By the 1980s, Deptford in southeast London was a rundown and dilapidated shadow of its former self. Pound-shops and fast food outlets competed with tattooing parlours and tanning salons along much of its high street. Friends of mine, who grew up in South East London at that time, tell me that it was sometimes referred to as Dirty Deptford.

Yet there are plenty of clues in the area that tell of a more glorious past. Take, for example, Deptford Town Hall. This splendid building is topped by a weathervane in the form of a large gilt sailing ship under top and topgallant sails. The stonework of the buildings is decorated with other nautical carvings. There are anchors, dolphins, seashells, a frieze of a naval battle with nine ships (one of which is on fire), and statues of various nautical heroes, including Drake and Nelson. Clearly this is a place with a rich maritime past.

### What to work on:
**1)** From the passage about Deptford, list every kind of business named as lining its high street in the 1980s.
**2)** Reproduce the passage about Deptford word for word, starting at "By the 1980s, Deptford" and ending at "rich maritime past.".

### Supplied material:
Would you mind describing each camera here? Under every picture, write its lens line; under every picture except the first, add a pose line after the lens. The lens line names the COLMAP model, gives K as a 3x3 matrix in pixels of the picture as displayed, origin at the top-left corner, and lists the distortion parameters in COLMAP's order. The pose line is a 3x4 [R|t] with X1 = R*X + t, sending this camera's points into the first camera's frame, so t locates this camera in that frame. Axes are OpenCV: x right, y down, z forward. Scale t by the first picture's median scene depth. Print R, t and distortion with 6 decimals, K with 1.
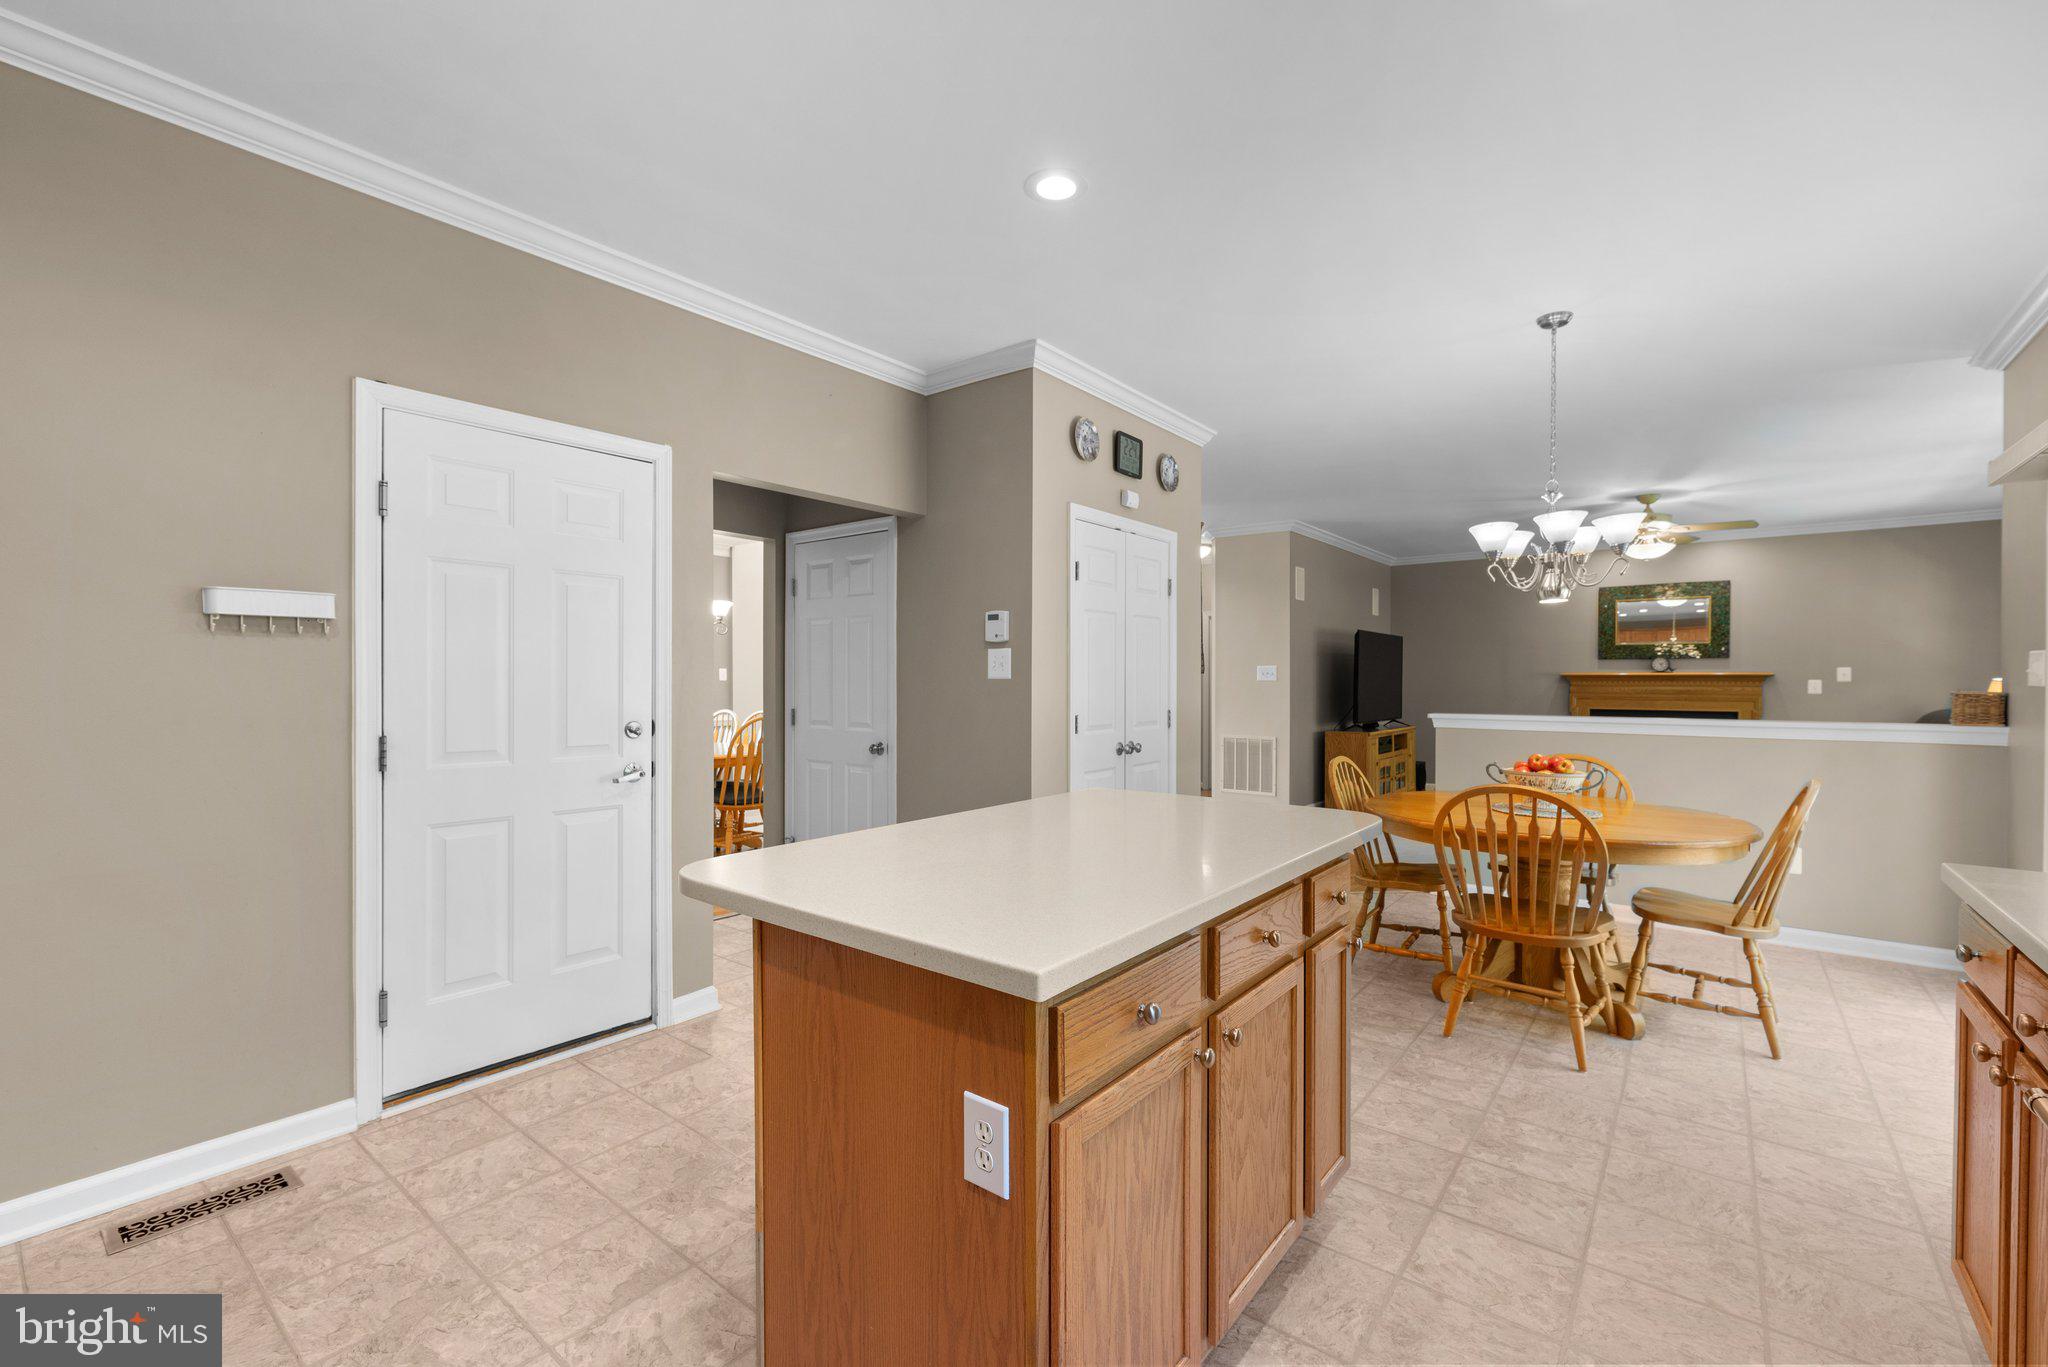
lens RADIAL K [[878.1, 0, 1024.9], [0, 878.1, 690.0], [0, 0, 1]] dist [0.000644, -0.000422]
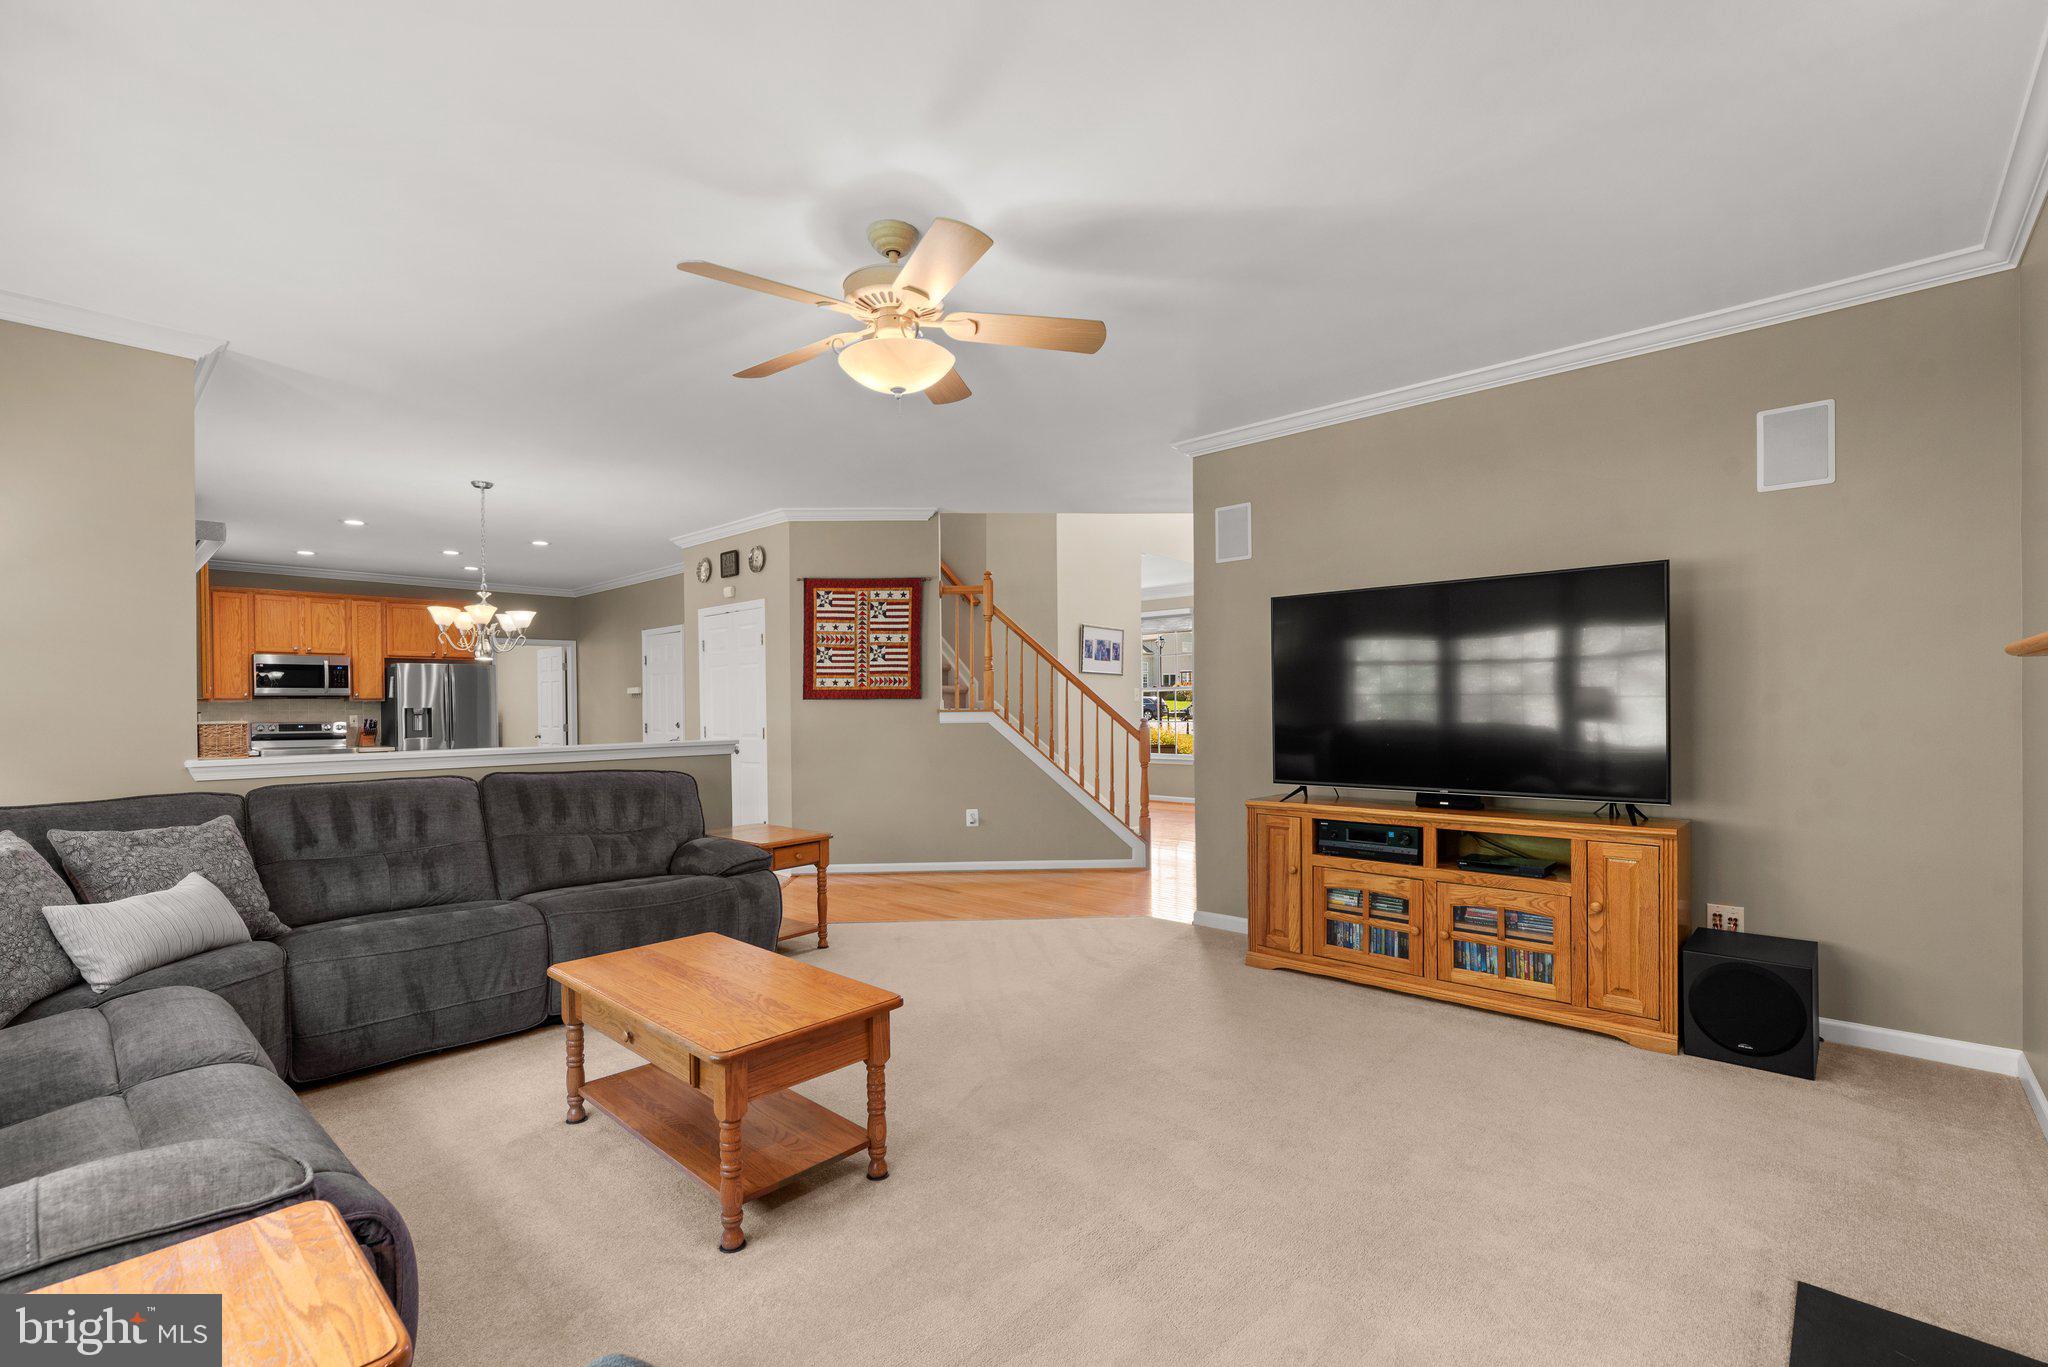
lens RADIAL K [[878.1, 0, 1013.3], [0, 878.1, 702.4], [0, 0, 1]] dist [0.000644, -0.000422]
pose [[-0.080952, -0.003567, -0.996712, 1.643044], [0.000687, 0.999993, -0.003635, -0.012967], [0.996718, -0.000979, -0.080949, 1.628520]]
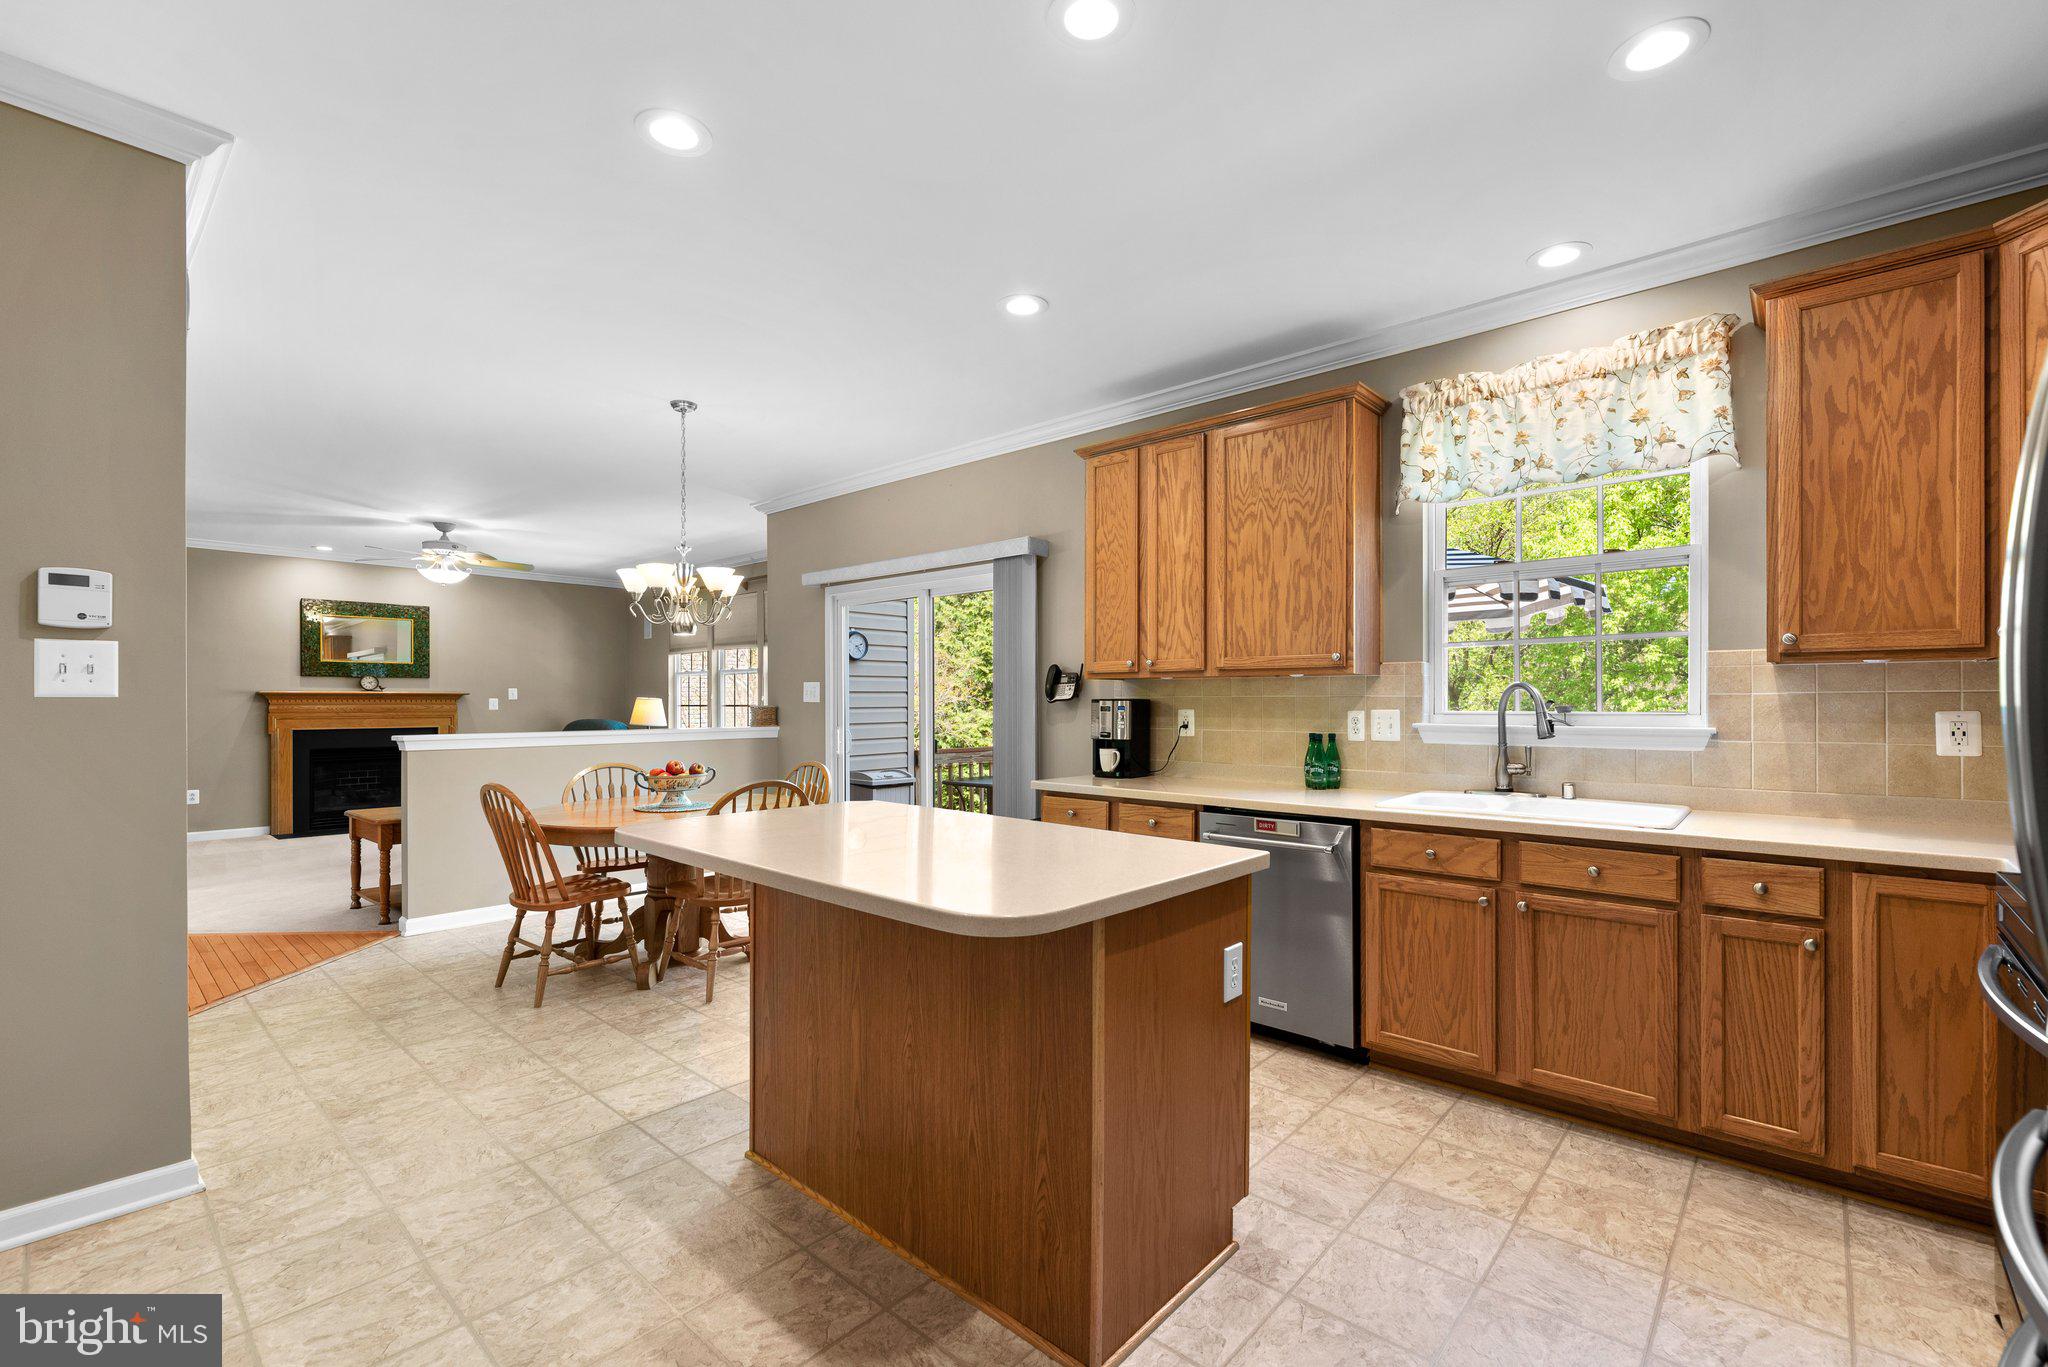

### Solved problems:
**1)**
Pound-shops
Fast food outlets
Tattooing parlours
Tanning salons

**2)**
By the 1980s, Deptford in southeast London was a rundown and dilapidated shadow of its former self. Pound-shops and fast food outlets competed with tattooing parlours and tanning salons along much of its high street. Friends of mine, who grew up in South East London at that time, tell me that it was sometimes referred to as Dirty Deptford.

Yet there are plenty of clues in the area that tell of a more glorious past. Take, for example, Deptford Town Hall. This splendid building is topped by a weathervane in the form of a large gilt sailing ship under top and topgallant sails. The stonework of the buildings is decorated with other nautical carvings. There are anchors, dolphins, seashells, a frieze of a naval battle with nine ships (one of which is on fire), and statues of various nautical heroes, including Drake and Nelson. Clearly this is a place with a rich maritime past.